Hooray: No lives lost to hepatitis-E in 2021
06 January 2022 | Health
Namibia’s hepatitis-E outbreak claimed zero lives in 2021, compared to four deaths recorded in 2020 and 23 fatalities in 2019.
Between September 2017, when health workers first noticed the outbreak, and the end of 2018, 39 people died from the disease.
A total of 66 lives were lost to the hepatitis-E outbreak, which affected poverty-stricken Namibians living in informal settlements with little access to clean water and toilets.
Of the fatalities, 23 (41%) were women who died shortly before or after giving birth.
The latest available situation report on the hepatitis-E outbreak shows that by 15 August 2021, a cumulative total of 8 090 cases had been reported countrywide.
Khomas remains the most affected region, accounting for 62% of confirmed and suspected cases, followed by Erongo.
In January 2021, a cumulative total of 8 030 cases had been reported, showing an increase of just 70 new infections during 2021.
In comparison, between January and May 2020, more than 600 new infections were reported, and over 3 700 hepatitis E infections were reported between September 2018 and 2019. Between September 2017 and July 2018, a total of 2 554 cases had been reported.
By May last year, the disease had spread to all regions in Namibia, except Zambezi.
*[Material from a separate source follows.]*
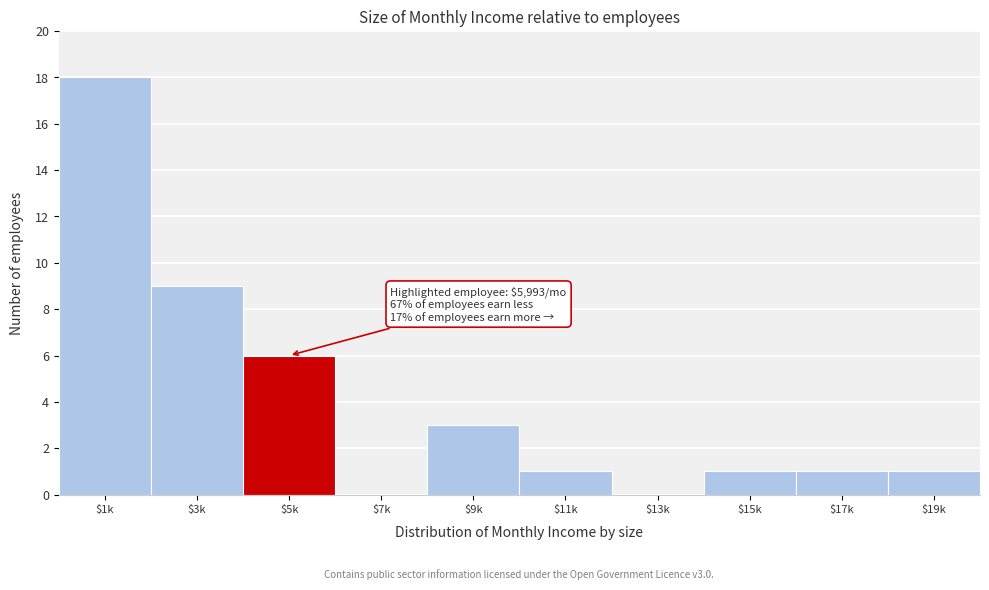

At which category does the chart reach its peak across all series?

$1k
Khomas at the time had recorded close to 5 000 cases, followed by the Erongo Region with close to 1 800 cases. Nearly 350 cases had been reported in Omusati, followed by 166 in Kavango, 161 in Ohangwena and similar numbers in Otjozondjupa, Omaheke and Hardap. The lowest number of infections was reported in //Karas region and Kunene.
In response to the outbreak, the ministry of health and social services, with support from several local and international partners, including the World Health Organisation and the government of Japan, which provided financial support to WHO, implemented multi-pronged approaches to curb the outbreak.
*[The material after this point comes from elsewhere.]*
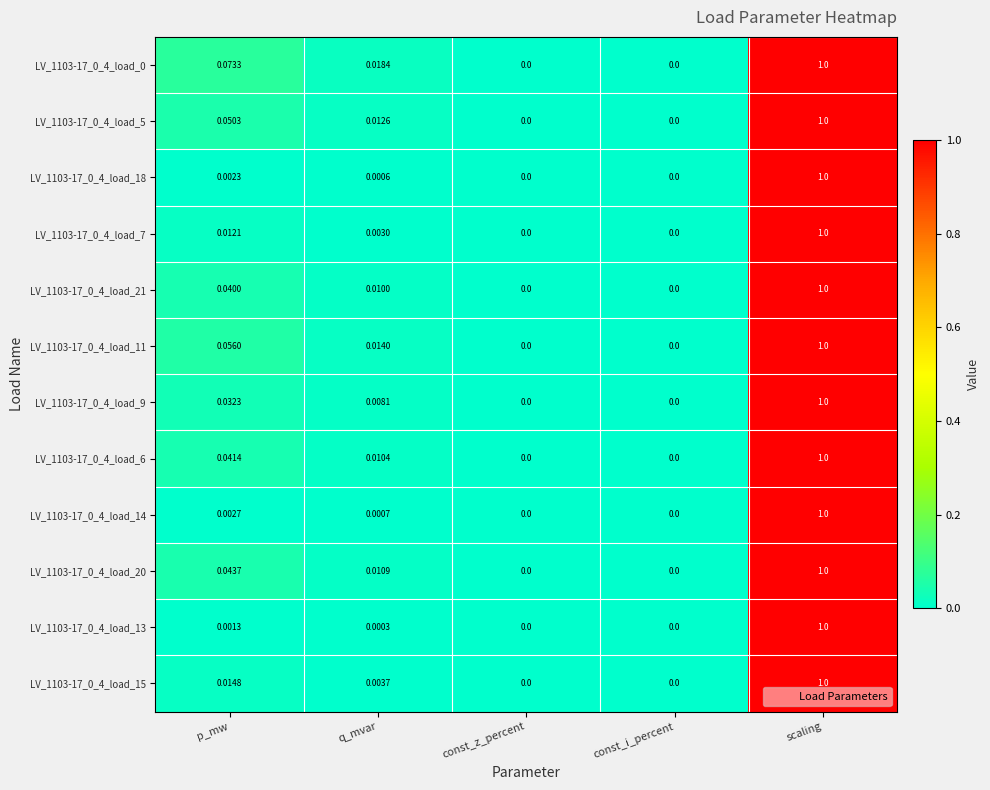

At which category is the sum across all series the highest?

scaling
In 2020, the ministry and other commentators pointed out that efforts to boost sanitation infrastructure and awareness in informal settlements in response to the Covid-19 pandemic inadvertently included a positive spill-over effect to help curb the hepatitis-E outbreak.
"Even though efforts are diverted mainly to the Covid-19 pandemic response, there is a beneficial spill-over from the sanitation and hygiene practices of Covid-19 interventions to the hepatitis outbreak control," the health ministry noted in mid-2020.